Politically damaging disclosures eventually are leaked by allies to local media outlets or posted without fingerprints on the Internet, giving candidates plausible deniability so voters don't hold them accountable for negative campaigning. In many cases, the information finds its way into TV ads in a campaign's final weeks.

Timing is important: Plant information too early and voters may forget about it, too late and they may not learn about it before heading to the polls.

And so, with four weeks until Election Day, the disclosures and allegations pile higher.

House Democrats are contending that eight Republican hopefuls around the country "with disturbing backgrounds and legal problems" were recruited and endorsed by House GOP leaders.
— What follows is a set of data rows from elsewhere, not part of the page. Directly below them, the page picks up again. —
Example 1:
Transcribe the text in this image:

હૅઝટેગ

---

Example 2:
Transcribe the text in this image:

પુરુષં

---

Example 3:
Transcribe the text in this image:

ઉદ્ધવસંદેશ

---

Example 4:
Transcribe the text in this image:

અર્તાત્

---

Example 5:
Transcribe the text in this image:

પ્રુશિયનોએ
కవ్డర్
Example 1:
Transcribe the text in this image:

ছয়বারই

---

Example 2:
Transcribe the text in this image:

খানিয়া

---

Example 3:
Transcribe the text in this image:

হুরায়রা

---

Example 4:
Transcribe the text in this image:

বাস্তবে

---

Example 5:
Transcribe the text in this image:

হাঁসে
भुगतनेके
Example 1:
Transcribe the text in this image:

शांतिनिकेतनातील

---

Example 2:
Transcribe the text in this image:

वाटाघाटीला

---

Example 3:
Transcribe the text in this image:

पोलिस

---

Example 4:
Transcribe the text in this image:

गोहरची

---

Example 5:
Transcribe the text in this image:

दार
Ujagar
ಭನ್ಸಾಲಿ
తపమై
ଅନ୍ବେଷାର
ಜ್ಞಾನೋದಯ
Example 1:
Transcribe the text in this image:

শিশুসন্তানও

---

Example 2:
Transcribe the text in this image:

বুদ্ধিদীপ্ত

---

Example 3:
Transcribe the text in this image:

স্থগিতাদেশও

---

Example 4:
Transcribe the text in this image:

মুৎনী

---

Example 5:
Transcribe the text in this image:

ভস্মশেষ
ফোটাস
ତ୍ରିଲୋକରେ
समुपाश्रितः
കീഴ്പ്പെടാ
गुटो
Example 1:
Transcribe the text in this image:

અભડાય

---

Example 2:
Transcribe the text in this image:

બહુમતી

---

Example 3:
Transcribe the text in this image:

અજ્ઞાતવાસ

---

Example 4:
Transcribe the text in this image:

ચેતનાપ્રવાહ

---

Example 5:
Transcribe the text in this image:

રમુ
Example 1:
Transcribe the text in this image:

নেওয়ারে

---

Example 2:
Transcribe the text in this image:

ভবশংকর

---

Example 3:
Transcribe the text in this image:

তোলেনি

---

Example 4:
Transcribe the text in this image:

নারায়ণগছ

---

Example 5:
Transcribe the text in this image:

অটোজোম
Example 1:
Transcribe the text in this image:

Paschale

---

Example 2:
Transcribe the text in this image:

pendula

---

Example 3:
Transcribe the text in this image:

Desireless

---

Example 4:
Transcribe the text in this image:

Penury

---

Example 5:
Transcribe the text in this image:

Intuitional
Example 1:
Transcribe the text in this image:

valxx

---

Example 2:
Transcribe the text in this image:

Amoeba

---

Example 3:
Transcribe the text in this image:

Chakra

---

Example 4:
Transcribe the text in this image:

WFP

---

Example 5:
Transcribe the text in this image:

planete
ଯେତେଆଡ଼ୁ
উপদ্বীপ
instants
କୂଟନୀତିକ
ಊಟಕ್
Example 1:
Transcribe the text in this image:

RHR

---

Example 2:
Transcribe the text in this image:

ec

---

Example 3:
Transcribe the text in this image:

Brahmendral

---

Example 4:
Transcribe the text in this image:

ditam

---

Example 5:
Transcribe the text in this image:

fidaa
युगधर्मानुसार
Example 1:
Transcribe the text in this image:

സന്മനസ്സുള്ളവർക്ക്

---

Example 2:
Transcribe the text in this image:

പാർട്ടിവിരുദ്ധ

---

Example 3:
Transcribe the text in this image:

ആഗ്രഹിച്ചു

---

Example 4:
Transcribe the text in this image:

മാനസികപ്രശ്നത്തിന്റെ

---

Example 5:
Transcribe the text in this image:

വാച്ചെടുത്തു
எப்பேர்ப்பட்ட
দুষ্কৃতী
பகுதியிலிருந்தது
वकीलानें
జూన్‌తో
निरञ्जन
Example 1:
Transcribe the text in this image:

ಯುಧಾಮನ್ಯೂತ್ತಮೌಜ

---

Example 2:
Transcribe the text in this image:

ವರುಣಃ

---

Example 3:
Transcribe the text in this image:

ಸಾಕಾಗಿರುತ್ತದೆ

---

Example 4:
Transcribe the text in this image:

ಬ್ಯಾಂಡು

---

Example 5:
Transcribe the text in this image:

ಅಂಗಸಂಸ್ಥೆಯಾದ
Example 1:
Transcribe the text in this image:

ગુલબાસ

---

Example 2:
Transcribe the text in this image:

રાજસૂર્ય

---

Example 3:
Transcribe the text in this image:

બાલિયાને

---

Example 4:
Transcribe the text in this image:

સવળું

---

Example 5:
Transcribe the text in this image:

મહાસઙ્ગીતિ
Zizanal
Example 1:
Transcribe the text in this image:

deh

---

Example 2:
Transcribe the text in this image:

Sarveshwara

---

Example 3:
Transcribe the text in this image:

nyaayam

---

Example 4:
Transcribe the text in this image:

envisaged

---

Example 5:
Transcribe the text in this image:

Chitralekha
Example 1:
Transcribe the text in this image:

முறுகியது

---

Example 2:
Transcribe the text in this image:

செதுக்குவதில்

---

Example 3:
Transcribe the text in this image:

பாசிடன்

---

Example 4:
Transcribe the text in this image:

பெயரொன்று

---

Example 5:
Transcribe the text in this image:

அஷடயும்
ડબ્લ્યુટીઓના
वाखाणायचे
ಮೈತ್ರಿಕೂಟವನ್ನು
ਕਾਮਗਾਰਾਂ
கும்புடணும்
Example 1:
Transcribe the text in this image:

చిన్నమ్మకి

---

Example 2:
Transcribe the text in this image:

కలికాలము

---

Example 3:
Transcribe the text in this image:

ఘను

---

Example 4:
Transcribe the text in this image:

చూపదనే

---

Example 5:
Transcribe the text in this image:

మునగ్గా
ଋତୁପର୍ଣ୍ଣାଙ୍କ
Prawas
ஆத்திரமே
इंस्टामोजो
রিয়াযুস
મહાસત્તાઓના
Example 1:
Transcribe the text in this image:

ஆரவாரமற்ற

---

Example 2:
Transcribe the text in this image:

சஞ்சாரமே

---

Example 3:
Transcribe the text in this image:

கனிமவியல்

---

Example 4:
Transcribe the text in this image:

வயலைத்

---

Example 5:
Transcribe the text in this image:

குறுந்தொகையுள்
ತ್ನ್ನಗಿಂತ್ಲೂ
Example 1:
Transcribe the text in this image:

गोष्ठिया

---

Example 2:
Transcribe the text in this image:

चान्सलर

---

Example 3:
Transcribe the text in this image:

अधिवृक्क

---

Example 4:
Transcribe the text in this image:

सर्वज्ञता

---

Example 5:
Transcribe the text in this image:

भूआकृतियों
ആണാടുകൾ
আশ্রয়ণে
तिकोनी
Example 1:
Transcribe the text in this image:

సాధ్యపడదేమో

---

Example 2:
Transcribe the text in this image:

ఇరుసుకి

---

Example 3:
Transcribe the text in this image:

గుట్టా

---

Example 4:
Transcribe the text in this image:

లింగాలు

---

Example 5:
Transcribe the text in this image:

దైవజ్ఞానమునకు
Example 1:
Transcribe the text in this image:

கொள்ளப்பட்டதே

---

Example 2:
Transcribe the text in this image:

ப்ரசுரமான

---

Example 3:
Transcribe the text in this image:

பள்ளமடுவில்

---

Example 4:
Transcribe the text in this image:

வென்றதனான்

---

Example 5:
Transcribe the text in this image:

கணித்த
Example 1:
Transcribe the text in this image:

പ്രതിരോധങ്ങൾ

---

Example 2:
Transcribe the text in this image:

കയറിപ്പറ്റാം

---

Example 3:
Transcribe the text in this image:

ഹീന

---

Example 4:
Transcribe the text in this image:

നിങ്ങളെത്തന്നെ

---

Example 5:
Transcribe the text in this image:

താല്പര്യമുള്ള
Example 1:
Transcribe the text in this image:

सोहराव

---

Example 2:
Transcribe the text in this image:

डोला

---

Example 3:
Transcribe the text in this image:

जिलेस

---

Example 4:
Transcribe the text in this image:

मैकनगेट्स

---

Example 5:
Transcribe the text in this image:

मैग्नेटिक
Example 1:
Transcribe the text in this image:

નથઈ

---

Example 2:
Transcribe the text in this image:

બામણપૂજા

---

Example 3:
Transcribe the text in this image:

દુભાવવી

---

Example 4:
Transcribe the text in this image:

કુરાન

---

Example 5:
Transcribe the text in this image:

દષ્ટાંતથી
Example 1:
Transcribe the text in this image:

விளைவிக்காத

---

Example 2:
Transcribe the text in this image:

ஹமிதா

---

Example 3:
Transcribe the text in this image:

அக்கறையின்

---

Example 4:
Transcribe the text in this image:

A news release asks: "Did Republican leaders know -- or just not care -- about their Republican recruits' lies, harassment of women, lawsuits, tax cheating, assault and altogether negligent behavior?"

One of those candidates, Tom Ganley in Ohio, is having to respond to a lawsuit filed by a 39-year-old Cleveland woman who says he propositioned and groped her in 2009 after she tried to volunteer for his campaign. Ganley denies the accusations, and his lawyer contends there's a political motive.

In New Jersey's 3rd Congressional District, a new TV ad by Democratic Rep. John Adler accuses GOP challenger John Runyan of trying to call his massive house a farm. Says the ad: "Runyan bought one donkey to get a $20,000 tax break by saying he lives on a farm. Luckily he was caught."